Également rédigée à la date du 21 décembre, la présidente de l'Assemblée nationale motive, elle aussi, sa saisine au regard des "nombreux ajouts" du Sénat, "qui n'ont donné lieu ni à une étude d'impact, ni à un avis du Conseil d’Etat". Elle déplore au passage le caractère "préjudiciable" de "l'absence de délibération" en séance à l'Assemblée, résultant du vote d'une motion de rejet préalable par les oppositions.
Yaël Braun-Pivet souhaite, par ailleurs, soumettre à l'examen approfondi des Sages trois articles spécifiques, insistant ainsi sur la question de la conformité des mesures qu'ils comportent "au regard du principe d'égalité, du droit au respect de la vie privée et du droit de mener une vie familiale normale".
Le document de 38 pages transmis par les quatre présidents de groupe de gauche à l'Assemblée nationale (La France insoumise, Socialistes, Ecologiste, Gauche démocrate et républicaine) - qui vise à obtenir une censure très large, voire totale, du texte -, invoque notamment une "méconnaissance du droit à la vie privée et du droit à mener une vie familiale et normale". Est particulièrement ciblé l'article 19bis C qui, considèrent les auteurs du recours, "limite le bénéfice du regroupement familial pour les seuls enfants mineurs de moins de 18 ans".
La saisine pointe également ce qu'elle estime relever d'une "méconnaissance des compétences du Parlement", au regard de l'article 1er A relatif à l'organisation par le gouvernement d'un débat au Parlement sur "les orientations pluriannuelles de la politique d'immigration et d'intégration", en raison des règles en vigueur de fixation de l'ordre du jour du Parlement, et de l'impossibilité pour le législateur d'exiger du gouvernement qu'il organise un tel débat.
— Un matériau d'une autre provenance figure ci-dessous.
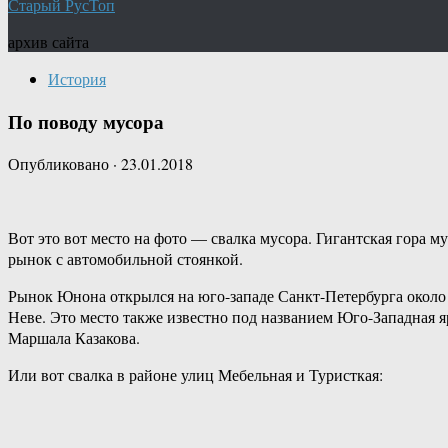
Старый РусТоп
архив сайта
История
По поводу мусора
Опубликовано
·
23.01.2018
Вот это вот место на фото — свалка мусора. Гигантская гора м
рынок с автомобильной стоянкой.
Рынок Юнона открылся на юго-западе Санкт-Петербурга около 
Неве. Это место также известно под названием Юго-Западная яр
Маршала Казакова.
Или вот свалка в районе улиц Мебельная и Туристкая:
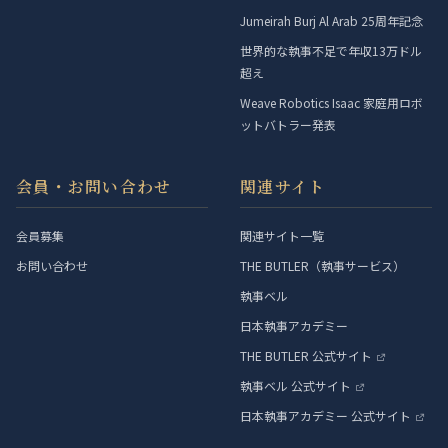
Jumeirah Burj Al Arab 25周年記念
世界的な執事不足で年収13万ドル
超え
Weave Robotics Isaac 家庭用ロボ
ットバトラー発表
会員・お問い合わせ
関連サイト
会員募集
関連サイト一覧
お問い合わせ
THE BUTLER（執事サービス）
執事ベル
日本執事アカデミー
THE BUTLER 公式サイト
執事ベル 公式サイト
日本執事アカデミー 公式サイト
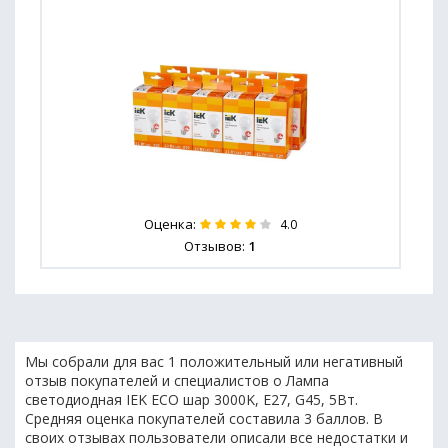
Оценка:
4.0
Отзывов:
1
Мы собрали для вас 1 положительный или негативный
отзыв покупателей и специалистов о Лампа
светодиодная IEK ECO шар 3000K, E27, G45, 5Вт.
Средняя оценка покупателей составила 3 баллов. В
своих отзывах пользователи описали все недостатки и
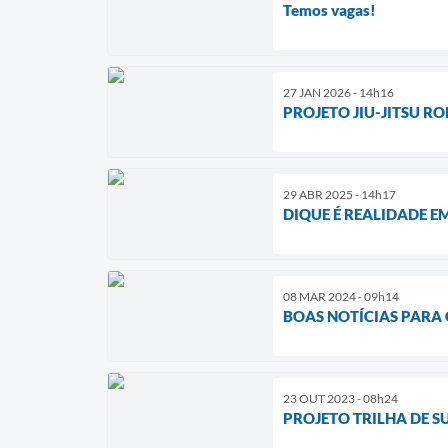
Temos vagas!
27 JAN 2026 - 14h16
PROJETO JIU-JITSU R
29 ABR 2025 - 14h17
DIQUE É REALIDADE 
08 MAR 2024 - 09h14
BOAS NOTÍCIAS PARA
23 OUT 2023 - 08h24
PROJETO TRILHA DE 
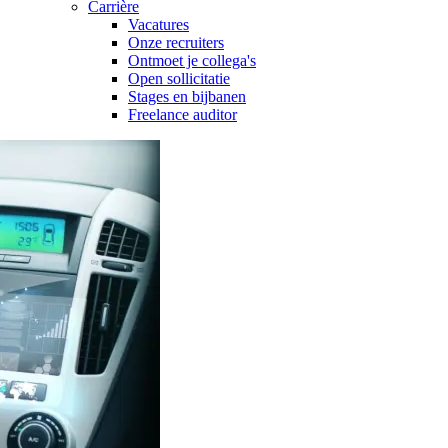
Carrière
Vacatures
Onze recruiters
Ontmoet je collega's
Open sollicitatie
Stages en bijbanen
Freelance auditor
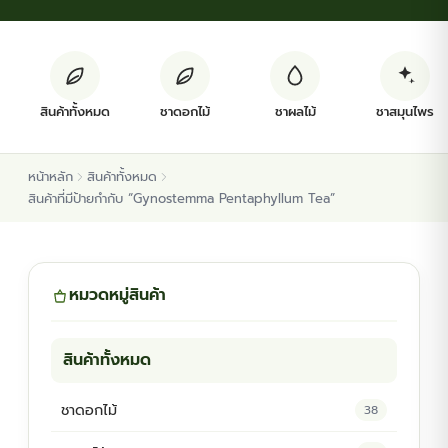
ต้นพันธุ์สมุนไพร
ต้นพันธุ์ไม้ป่า
สินค้าทั้งหมด
ชาดอกไม้
ชาผลไม้
ชาสมุนไพร
ไม้ดอกไม้ประดับ
หน้าหลัก
สินค้าทั้งหมด
สินค้าที่มีป้ายกำกับ “Gynostemma Pentaphyllum Tea”
หมวดหมู่สินค้า
สินค้าทั้งหมด
ชาดอกไม้
38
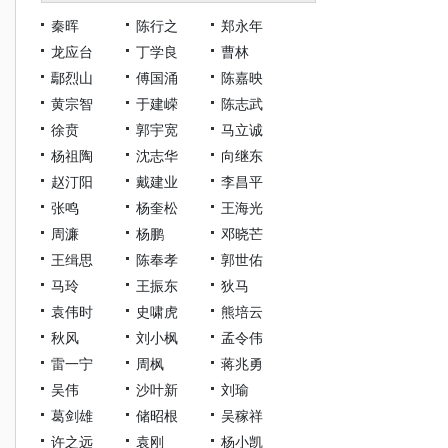
秦晖
陈行之
郑永年
龙应台
丁学良
曹林
鄢烈山
傅国涌
陈嘉映
黄宗智
于建嵘
陈志武
徐贲
郭宇宽
马立诚
杨祖陶
沈志华
向继东
赵汀阳
戴建业
李昌平
张鸣
杨奎松
王海光
周濂
杨鹏
邓晓芒
王缉思
陈奉孝
郭世佑
马玲
王振东
狄马
袁伟时
史啸虎
熊培云
秋风
刘小枫
孟令伟
雷一宁
周枫
蒋兆勇
吴伟
沙叶新
刘瑜
葛剑雄
储昭根
吴稼祥
许之远
袁刚
杨小凯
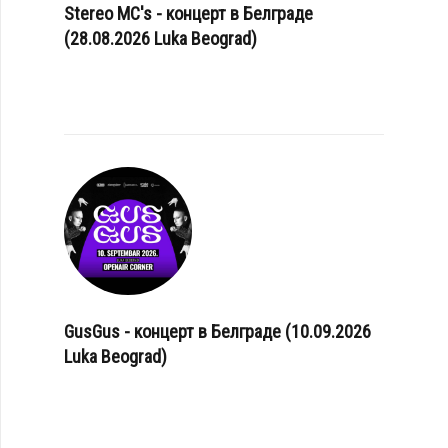
Stereo MC's - концерт в Белграде
(28.08.2026 Luka Beograd)
GusGus - концерт в Белграде (10.09.2026
Luka Beograd)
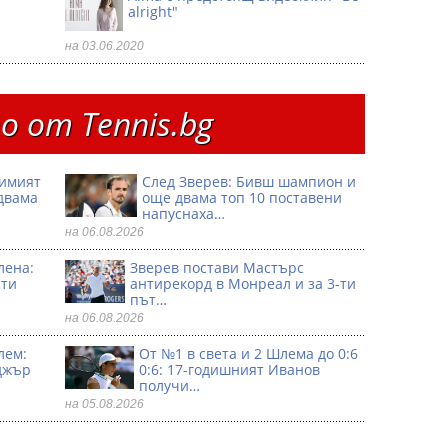
alright"
на 03.06.2020
 от Тennis.bg
димият
След Зверев: Бивш шампион и
двама
още двама топ 10 поставени
напуснаха…
на 06.08.2026
лена:
Зверев постави Мастърс
сти
антирекорд в Монреал и за 3-ти
път…
на 06.08.2026
лем:
От №1 в света и 2 Шлема до 0:6
джър
0:6: 17-годишният Иванов
получи…
на 05.08.2026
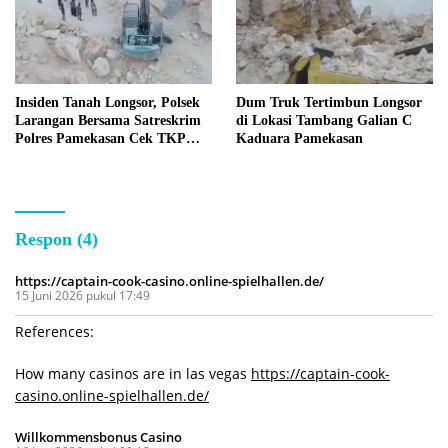
Insiden Tanah Longsor, Polsek
Dum Truk Tertimbun Longsor
Larangan Bersama Satreskrim
di Lokasi Tambang Galian C
Polres Pamekasan Cek TKP
Kaduara Pamekasan
Tambang C Kaduara
Respon (4)
https://captain-cook-casino.online-spielhallen.de/
15 Juni 2026 pukul 17:49
References:
How many casinos are in las vegas
https://captain-cook-
casino.online-spielhallen.de/
Willkommensbonus Casino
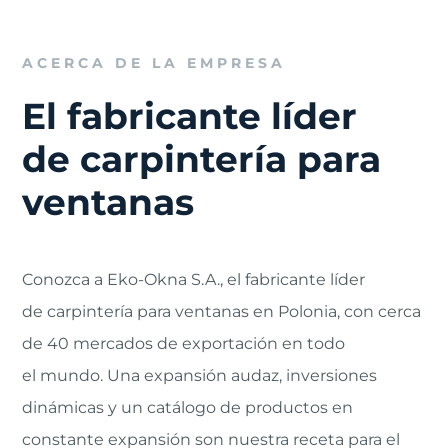
ACERCA DE LA EMPRESA
El fabricante líder
de carpintería para
ventanas
Conozca a Eko-Okna S.A., el fabricante líder
de carpintería para ventanas en Polonia, con cerca
de 40 mercados de exportación en todo
el mundo. Una expansión audaz, inversiones
dinámicas y un catálogo de productos en
constante expansión son nuestra receta para el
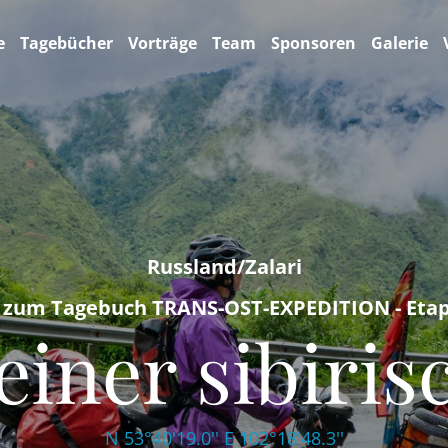
e
Tagebücher
Vorträge
Team
Sponsoren
Galerie
Russland/Zalari
 zum Tagebuch TRANS-OST-EXPEDITION - Eta
einer sibiri
N 53°40'19.0'' E 102°18'48.3''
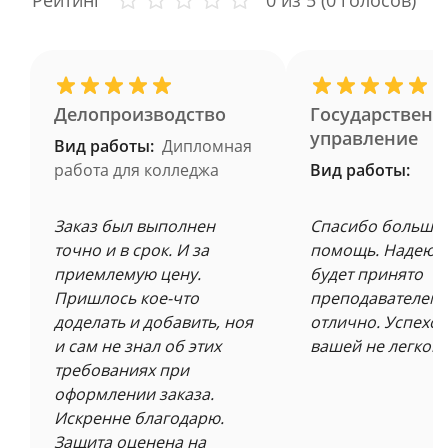
Рейтинг
0
из 5 (
0
голосов)
Делопроизводство
Государственн
управление
Вид работы:
Дипломная
работа для колледжа
Вид работы:
Заказ был выполнен
Спасибо большое
точно и в срок. И за
помощь. Надеюсь
приемлемую цену.
будет принято
Пришлось кое-что
преподавателем 
доделать и добавить, ноя
отлично. Успехов
и сам не знал об этих
вашей не легкой 
требованиях при
оформлении заказа.
Искренне благодарю.
Защита оценена на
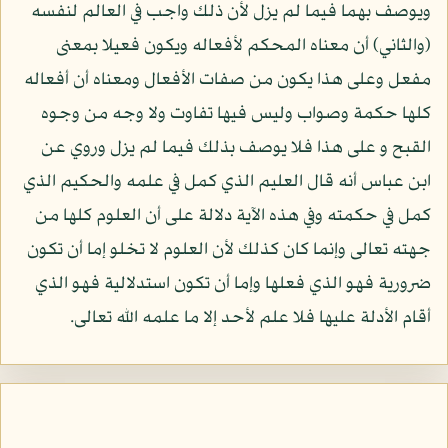
ويوصف بهما فيما لم يزل لأن ذلك واجب في العالم لنفسه
(والثاني) أن معناه المحكم لأفعاله ويكون فعيلا بمعنى
مفعل وعلى هذا يكون من صفات الأفعال ومعناه أن أفعاله
كلها حكمة وصواب وليس فيها تفاوت ولا وجه من وجوه
القبح و على هذا فلا يوصف بذلك فيما لم يزل وروي عن
ابن عباس أنه قال العليم الذي كمل في علمه والحكيم الذي
كمل في حكمته وفي هذه الآية دلالة على أن العلوم كلها من
جهته تعالى وإنما كان كذلك لأن العلوم لا تخلو إما أن تكون
ضرورية فهو الذي فعلها وإما أن تكون استدلالية فهو الذي
أقام الأدلة عليها فلا علم لأحد إلا ما علمه الله تعالى.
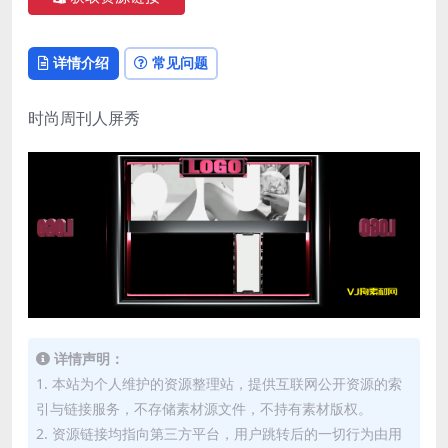
详情介绍
常见问题
时尚周刊人屏秀
详情声明：
1. 本站为个人维护的资源整理站，提供互联网公开资源的索
引与链接服务，不存储素材源文件，不持有素材版权。
2. 资源链接均指向第三方平台，用户跳转后的一切行为由用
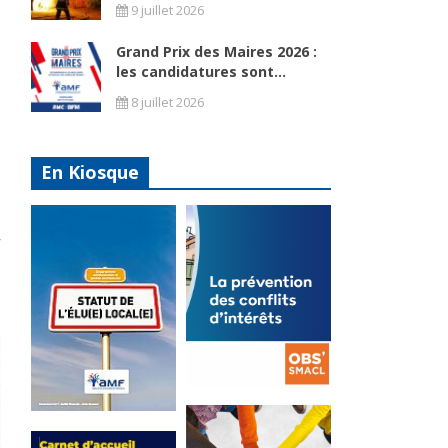
9 juillet 2026
Grand Prix des Maires 2026 :
les candidatures sont...
8 juillet 2026
En Kiosque
La
prévention
Statut de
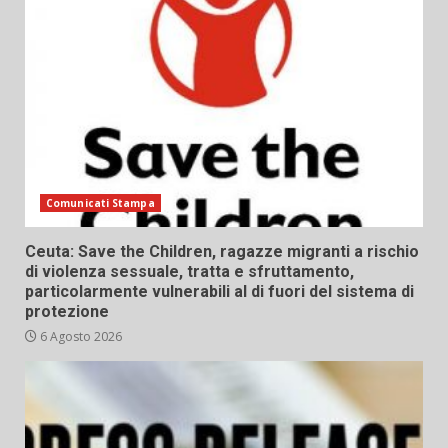
Comunicati Stampa
Ceuta: Save the Children, ragazze migranti a rischio
di violenza sessuale, tratta e sfruttamento,
particolarmente vulnerabili al di fuori del sistema di
protezione
6 Agosto 2026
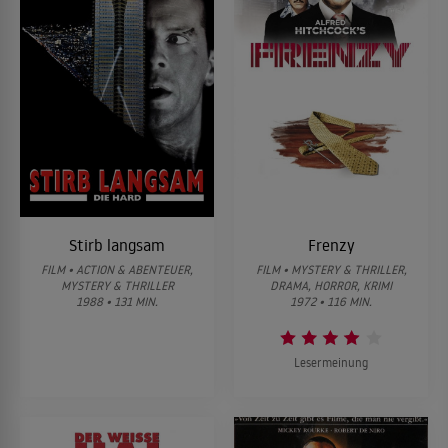
Stirb langsam
Frenzy
FILM • ACTION & ABENTEUER,
FILM • MYSTERY & THRILLER,
MYSTERY & THRILLER
DRAMA, HORROR, KRIMI
1988 • 131 MIN.
1972 • 116 MIN.
Lesermeinung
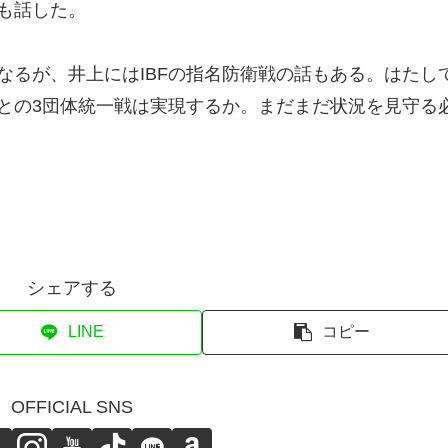
も話した。
るが、井上にはIBFの指名防衛戦の話もある。はたし
との3団体統一戦は実現するか。まだまだ状況を見守る
シェアする
LINE
コピー
OFFICIAL SNS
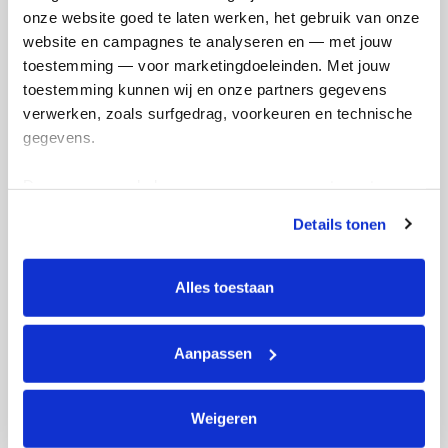
Volgende
onze website goed te laten werken, het gebruik van onze 
Volgende
website en campagnes te analyseren en — met jouw 
toestemming — voor marketingdoeleinden. Met jouw 
toestemming kunnen wij en onze partners gegevens 
verwerken, zoals surfgedrag, voorkeuren en technische 
gegevens.
Deze gegevens helpen ons om campagnes te meten, 
prestaties te verbeteren en relevante KWF-content te 
Details tonen
tonen. Je kunt je toestemming op elk moment wijzigen of 
Creditcard
intrekken via Cookie instellingen onderaan de pagina. De 
Referentie
lijst met cookies is te vinden in het tabblad “details”.
Alles toestaan
Aanpassen
Weigeren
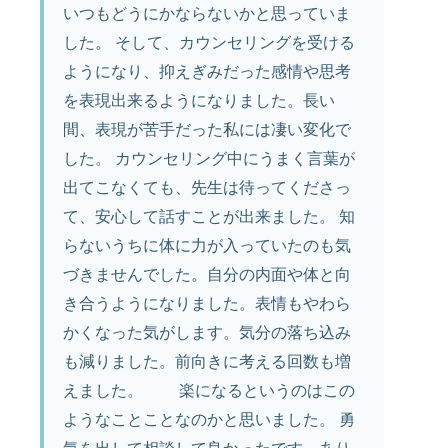
いつもどうにかならないかと思っていま
した。 そして、カウンセリングを受ける
ようになり、抑えぎみだった感情や思考
を表現出来るようになりました。長い
間、表現が苦手だった私には凄い変化で
した。 カウンセリング中にうまく言葉が
出てこなくても、先生は待ってくださっ
て、安心して話すことが出来ました。 知
らないうちに体に力が入っていたのも気
づきませんでした。自分の内面や体と向
き合うようになりました。表情もやわら
かくなった気がします。気分の落ち込み
も減りました。前向きに考える回数も増
えました。 楽になるというのはこの
ようなことことなのかと思いました。 勇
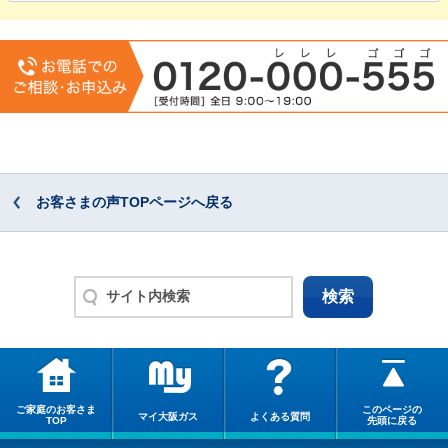
お客さまの声TOPページへ戻る
ご家庭のお客さま
このページの
マイ大阪ガス
よくある質問
TOP
先頭に戻る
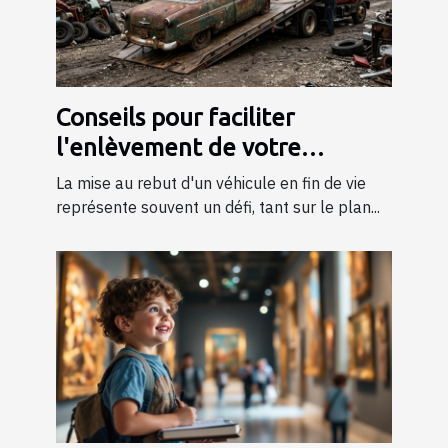
Conseils pour faciliter
l'enlèvement de votre
véhicule en fin de vie
La mise au rebut d'un véhicule en fin de vie
représente souvent un défi, tant sur le plan...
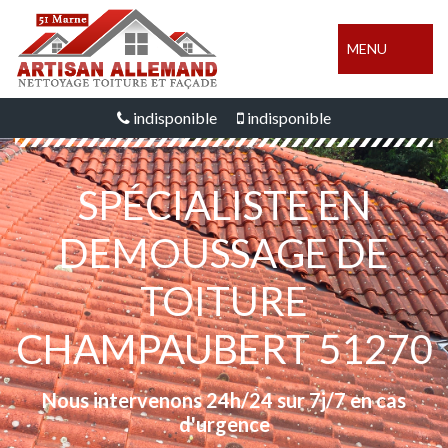
MENU
indisponible
indisponible
SPÉCIALISTE EN
DEMOUSSAGE DE
TOITURE
CHAMPAUBERT 51270
Nous intervenons 24h/24 sur 7j/7 en cas
d'urgence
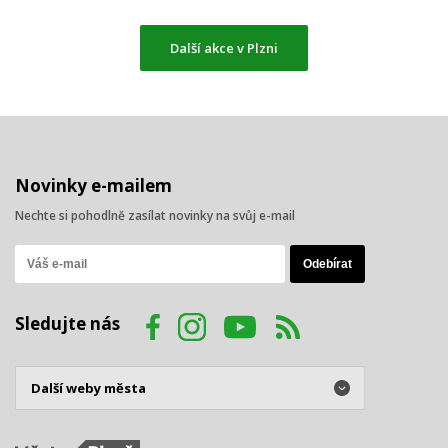
Další akce v Plzni
Novinky e-mailem
Nechte si pohodlně zasílat novinky na svůj e-mail
Sledujte nás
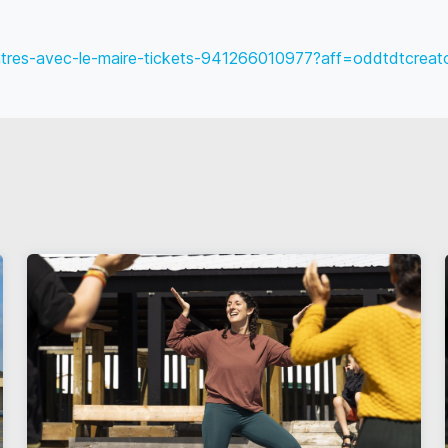
ntres-avec-le-maire-tickets-941266010977?aff=oddtdtcreat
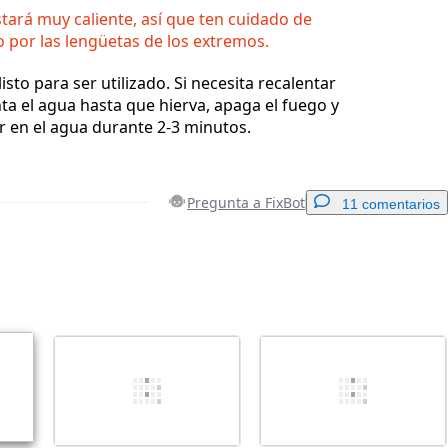
stará muy caliente, así que ten cuidado de
o por las lengüetas de los extremos.
isto para ser utilizado. Si necesita recalentar
nta el agua hasta que hierva, apaga el fuego y
r en el agua durante 2-3 minutos.
Pregunta a FixBot
11 comentarios
Agregar un comentario
Cancelar
Publicar comentario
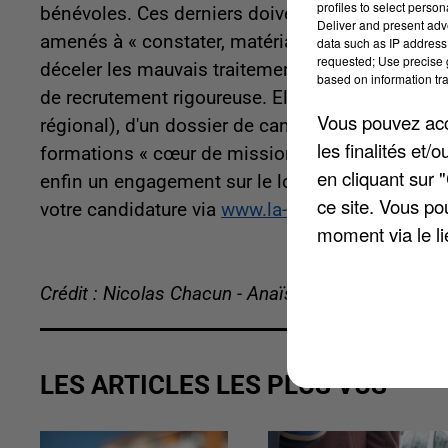
profiles to select person
bénévoles. Ces derniers doivent réaliser des véri
Deliver and present adv
amenés à « constater, matérialiser des faits et a
data such as IP address 
requested; Use precise g
déceler les mauvais traitements dans le cadre l
based on information tra
de recrutement rigoureuse. Elle est constituée d
Vous pouvez acce
régional), d'un dossier de candidature à compléte
les finalités et
formations « cœur de mission ». S'en suivent une
en cliquant sur 
enfin un engagement sur le long terme nécessair
ce site. Vous po
votre candidature via
www.la-spa.fr
.
moment via le li
Crédit : Nicolas Chacun - Anaïs Boubrit
LES ARTICLES LES PLUS VUS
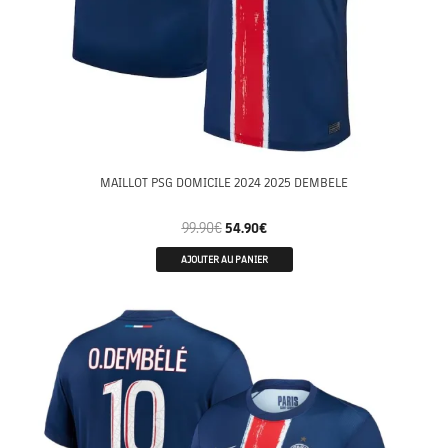
MAILLOT PSG DOMICILE 2024 2025 DEMBELE
99.90
€
54.90
€
AJOUTER AU PANIER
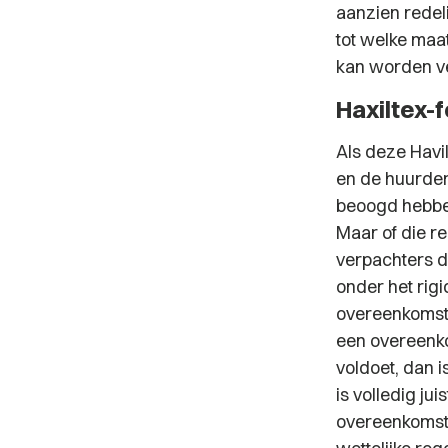
aanzien redel
tot welke maa
kan worden v
Haxiltex-
Als deze Havi
en de huurder
beoogd hebbe
Maar of die r
verpachters 
onder het rig
overeenkomst 
een overeenko
voldoet, dan 
is volledig jui
overeenkomst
Le dernier recours, enregistré au greffe du Conseil constitutionnel le 27 décembre, émane des trois groupes de gauche au Sénat (Socialiste, Communiste, Écologiste) et déploie une stratégie de contestation massive des articles du texte en s'appuyant notamment sur l'article 1er, alinéa 45 de la Constitution, selon lequel "tout amendement est recevable en première lecture dès lors qu'il présente un lien, même indirect, avec le texte déposé ou transmis".
Les auteurs de la saisine pointent ainsi un certain nombre d'articles introduits par leurs collègues sénateurs, "ne présentant aucun lien, même indirect, avec le projet de loi initialement déposé", et par conséquent "adoptés selon une procédure contraire à la Constitution". Pour exemple, les sénateurs de gauche ciblent l'article 17, inséré par amendement sénatorial, relatif au délit de séjour irrégulier, et qui "introduit une mesure strictement pénale, qui ne présente aucun lien, même indirect, avec le projet de loi initialement déposé".
De même pour l'article 19, qui restreint le bénéfice, pour un étranger, d'un certain nombre de prestations sociales, et ce alors qu'"aucune disposition du projet de loi initial n'affectait les prestations sociales". Là encore, les auteurs de la saisine concluent que l'article concerné "ne présente aucun lien, même indirect, avec le projet de loi initialement déposé".